[What to work on]: Your response should reproduce every line of the entries that contains the word "proofing".
..............................
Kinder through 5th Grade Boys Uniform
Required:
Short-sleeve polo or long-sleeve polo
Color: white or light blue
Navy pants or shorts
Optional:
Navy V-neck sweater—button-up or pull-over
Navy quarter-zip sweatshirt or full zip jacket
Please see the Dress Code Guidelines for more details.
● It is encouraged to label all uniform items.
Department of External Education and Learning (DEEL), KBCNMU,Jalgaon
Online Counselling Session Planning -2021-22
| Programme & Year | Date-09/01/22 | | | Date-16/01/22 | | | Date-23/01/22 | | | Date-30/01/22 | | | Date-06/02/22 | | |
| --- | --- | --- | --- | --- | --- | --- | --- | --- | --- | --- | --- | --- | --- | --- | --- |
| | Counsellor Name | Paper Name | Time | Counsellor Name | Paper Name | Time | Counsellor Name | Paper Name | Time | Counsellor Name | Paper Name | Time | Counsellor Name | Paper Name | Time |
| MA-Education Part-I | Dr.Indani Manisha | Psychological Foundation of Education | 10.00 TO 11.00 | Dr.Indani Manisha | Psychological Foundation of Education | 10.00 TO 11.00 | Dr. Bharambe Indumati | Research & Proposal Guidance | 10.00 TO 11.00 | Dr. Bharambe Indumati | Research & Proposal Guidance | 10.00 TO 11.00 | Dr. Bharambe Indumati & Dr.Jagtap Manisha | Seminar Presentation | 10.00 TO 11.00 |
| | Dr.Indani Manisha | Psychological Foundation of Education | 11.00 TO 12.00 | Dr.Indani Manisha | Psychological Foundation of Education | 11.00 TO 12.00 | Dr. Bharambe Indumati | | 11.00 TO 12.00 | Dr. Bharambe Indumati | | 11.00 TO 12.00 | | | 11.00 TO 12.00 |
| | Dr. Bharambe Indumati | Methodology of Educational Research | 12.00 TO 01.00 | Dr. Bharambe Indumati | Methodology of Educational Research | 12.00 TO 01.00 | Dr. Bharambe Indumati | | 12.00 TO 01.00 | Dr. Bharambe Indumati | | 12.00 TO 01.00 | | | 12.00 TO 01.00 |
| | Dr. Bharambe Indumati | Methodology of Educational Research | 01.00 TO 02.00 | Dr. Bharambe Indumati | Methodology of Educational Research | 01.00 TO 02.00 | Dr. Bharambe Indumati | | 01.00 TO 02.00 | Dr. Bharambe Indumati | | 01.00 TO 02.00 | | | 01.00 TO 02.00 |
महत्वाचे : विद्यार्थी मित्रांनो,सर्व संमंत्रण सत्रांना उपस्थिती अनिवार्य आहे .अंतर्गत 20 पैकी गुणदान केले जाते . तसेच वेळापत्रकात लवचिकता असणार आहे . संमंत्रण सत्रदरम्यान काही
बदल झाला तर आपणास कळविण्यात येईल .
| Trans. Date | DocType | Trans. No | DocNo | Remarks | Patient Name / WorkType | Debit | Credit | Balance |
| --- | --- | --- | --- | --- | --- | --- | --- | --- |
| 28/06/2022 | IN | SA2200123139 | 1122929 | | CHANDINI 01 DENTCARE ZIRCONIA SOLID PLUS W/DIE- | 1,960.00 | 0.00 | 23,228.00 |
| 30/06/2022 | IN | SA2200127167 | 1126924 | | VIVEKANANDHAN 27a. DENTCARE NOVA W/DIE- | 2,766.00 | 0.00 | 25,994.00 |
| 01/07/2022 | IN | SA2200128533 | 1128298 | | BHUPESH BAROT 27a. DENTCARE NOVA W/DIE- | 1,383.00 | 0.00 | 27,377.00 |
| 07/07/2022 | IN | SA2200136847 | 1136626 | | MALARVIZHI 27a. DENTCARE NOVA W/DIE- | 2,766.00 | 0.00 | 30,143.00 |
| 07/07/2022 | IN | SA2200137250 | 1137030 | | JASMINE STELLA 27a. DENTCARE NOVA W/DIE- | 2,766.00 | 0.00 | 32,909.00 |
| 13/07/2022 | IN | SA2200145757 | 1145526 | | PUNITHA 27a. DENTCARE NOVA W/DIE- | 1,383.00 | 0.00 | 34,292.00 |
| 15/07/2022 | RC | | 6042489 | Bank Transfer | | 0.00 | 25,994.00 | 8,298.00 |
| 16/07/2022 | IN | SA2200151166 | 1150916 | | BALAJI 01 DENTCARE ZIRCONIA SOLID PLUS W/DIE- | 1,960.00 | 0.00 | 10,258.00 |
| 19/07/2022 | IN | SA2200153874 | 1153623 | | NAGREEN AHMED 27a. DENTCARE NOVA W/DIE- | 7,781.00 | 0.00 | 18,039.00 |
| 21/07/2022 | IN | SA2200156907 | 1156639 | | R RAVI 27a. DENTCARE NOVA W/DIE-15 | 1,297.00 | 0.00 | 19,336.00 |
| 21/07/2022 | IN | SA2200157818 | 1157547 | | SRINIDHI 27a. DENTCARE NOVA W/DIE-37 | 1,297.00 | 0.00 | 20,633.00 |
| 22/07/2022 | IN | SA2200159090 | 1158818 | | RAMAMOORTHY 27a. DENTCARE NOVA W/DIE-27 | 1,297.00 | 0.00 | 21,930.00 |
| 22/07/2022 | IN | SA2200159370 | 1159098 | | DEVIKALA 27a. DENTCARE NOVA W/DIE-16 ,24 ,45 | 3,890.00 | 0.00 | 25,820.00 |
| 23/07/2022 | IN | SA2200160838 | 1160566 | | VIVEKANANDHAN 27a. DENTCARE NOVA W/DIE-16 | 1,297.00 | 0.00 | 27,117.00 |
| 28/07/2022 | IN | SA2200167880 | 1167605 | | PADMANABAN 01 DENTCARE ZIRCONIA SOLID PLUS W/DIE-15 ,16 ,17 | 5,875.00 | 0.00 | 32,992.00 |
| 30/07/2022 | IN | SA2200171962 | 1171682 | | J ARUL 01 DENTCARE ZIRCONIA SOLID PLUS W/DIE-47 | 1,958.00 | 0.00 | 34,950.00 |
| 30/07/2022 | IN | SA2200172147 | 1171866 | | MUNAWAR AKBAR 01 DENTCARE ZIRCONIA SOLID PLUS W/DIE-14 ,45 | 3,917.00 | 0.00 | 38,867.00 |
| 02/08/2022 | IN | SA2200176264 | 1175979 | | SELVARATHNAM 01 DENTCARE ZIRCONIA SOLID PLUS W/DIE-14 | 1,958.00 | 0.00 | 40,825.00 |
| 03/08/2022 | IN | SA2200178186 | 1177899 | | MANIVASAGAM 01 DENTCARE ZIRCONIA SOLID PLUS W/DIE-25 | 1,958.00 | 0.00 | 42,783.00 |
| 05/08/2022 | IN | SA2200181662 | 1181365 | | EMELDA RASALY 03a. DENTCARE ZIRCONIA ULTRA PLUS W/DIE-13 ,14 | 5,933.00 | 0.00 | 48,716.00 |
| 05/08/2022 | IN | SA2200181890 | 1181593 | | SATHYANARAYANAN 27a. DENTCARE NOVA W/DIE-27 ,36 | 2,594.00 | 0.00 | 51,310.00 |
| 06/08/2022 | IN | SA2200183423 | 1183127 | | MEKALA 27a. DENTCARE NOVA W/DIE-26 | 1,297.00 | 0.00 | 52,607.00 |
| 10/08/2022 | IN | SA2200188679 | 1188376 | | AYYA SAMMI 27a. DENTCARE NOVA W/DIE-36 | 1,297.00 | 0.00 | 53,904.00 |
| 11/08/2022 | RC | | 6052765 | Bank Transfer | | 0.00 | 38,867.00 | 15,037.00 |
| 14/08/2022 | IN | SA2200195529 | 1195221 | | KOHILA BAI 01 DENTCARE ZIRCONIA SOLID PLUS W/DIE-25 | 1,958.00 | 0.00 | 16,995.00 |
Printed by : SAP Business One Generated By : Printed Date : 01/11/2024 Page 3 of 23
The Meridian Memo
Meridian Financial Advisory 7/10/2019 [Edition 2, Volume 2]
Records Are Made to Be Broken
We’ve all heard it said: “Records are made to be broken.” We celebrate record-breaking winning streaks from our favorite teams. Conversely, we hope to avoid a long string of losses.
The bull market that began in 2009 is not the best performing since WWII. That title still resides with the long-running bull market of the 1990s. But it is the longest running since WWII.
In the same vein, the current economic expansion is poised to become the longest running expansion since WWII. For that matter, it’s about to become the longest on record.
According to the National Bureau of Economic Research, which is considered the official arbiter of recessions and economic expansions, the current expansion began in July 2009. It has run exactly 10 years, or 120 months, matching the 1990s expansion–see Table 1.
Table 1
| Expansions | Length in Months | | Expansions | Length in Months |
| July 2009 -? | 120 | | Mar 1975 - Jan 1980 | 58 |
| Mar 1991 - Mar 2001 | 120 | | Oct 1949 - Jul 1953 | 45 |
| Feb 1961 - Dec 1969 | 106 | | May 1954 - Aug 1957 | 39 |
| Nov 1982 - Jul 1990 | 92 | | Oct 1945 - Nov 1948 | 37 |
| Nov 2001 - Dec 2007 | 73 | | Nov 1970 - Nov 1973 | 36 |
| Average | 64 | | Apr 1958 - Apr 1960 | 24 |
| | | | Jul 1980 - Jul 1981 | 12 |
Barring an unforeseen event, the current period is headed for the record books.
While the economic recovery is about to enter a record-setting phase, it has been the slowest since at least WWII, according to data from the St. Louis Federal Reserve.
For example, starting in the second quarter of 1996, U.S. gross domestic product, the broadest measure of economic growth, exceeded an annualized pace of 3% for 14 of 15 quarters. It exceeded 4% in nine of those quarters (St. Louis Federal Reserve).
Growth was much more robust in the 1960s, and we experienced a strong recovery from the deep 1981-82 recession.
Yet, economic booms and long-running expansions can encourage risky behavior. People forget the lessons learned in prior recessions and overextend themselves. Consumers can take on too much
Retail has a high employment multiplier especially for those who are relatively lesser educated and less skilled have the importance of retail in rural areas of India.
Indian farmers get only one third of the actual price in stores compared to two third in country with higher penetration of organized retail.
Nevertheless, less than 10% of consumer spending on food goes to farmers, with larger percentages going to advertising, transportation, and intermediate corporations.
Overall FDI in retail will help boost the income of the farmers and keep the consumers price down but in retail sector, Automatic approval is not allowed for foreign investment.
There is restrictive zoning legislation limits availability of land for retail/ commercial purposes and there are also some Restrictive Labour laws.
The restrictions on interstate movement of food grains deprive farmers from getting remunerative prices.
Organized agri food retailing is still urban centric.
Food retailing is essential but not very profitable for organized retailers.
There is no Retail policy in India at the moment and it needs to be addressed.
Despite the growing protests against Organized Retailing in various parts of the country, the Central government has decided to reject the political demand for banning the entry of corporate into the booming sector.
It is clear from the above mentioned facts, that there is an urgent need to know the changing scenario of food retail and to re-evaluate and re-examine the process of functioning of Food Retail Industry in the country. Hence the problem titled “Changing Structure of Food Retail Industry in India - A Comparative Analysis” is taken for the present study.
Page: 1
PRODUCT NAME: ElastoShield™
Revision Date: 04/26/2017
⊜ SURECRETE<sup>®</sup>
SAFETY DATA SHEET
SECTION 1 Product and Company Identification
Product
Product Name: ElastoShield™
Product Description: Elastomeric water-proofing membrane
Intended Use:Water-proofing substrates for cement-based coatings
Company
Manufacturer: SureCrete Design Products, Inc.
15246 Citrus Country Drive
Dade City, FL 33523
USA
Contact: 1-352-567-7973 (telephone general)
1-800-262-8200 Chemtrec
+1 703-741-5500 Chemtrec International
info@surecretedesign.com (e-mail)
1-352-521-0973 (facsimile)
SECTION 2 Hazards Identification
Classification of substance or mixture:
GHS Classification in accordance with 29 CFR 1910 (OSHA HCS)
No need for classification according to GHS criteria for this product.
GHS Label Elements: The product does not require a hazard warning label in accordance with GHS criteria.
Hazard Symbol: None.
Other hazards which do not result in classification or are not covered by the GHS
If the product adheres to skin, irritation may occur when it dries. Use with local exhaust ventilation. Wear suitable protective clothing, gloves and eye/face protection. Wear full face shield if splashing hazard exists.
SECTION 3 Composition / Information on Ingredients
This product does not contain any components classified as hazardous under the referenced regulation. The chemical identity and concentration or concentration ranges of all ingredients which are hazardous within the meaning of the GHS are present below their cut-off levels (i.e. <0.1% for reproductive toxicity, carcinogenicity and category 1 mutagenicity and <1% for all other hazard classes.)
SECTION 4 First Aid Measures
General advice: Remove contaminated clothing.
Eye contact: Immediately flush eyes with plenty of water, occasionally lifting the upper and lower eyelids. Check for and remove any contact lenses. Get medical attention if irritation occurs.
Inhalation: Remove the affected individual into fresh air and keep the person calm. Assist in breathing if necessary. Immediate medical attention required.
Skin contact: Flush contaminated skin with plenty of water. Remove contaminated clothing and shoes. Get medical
..............................
[Problem solution]:
Product Description: Elastomeric water-proofing membrane
Intended Use:Water-proofing substrates for cement-based coatings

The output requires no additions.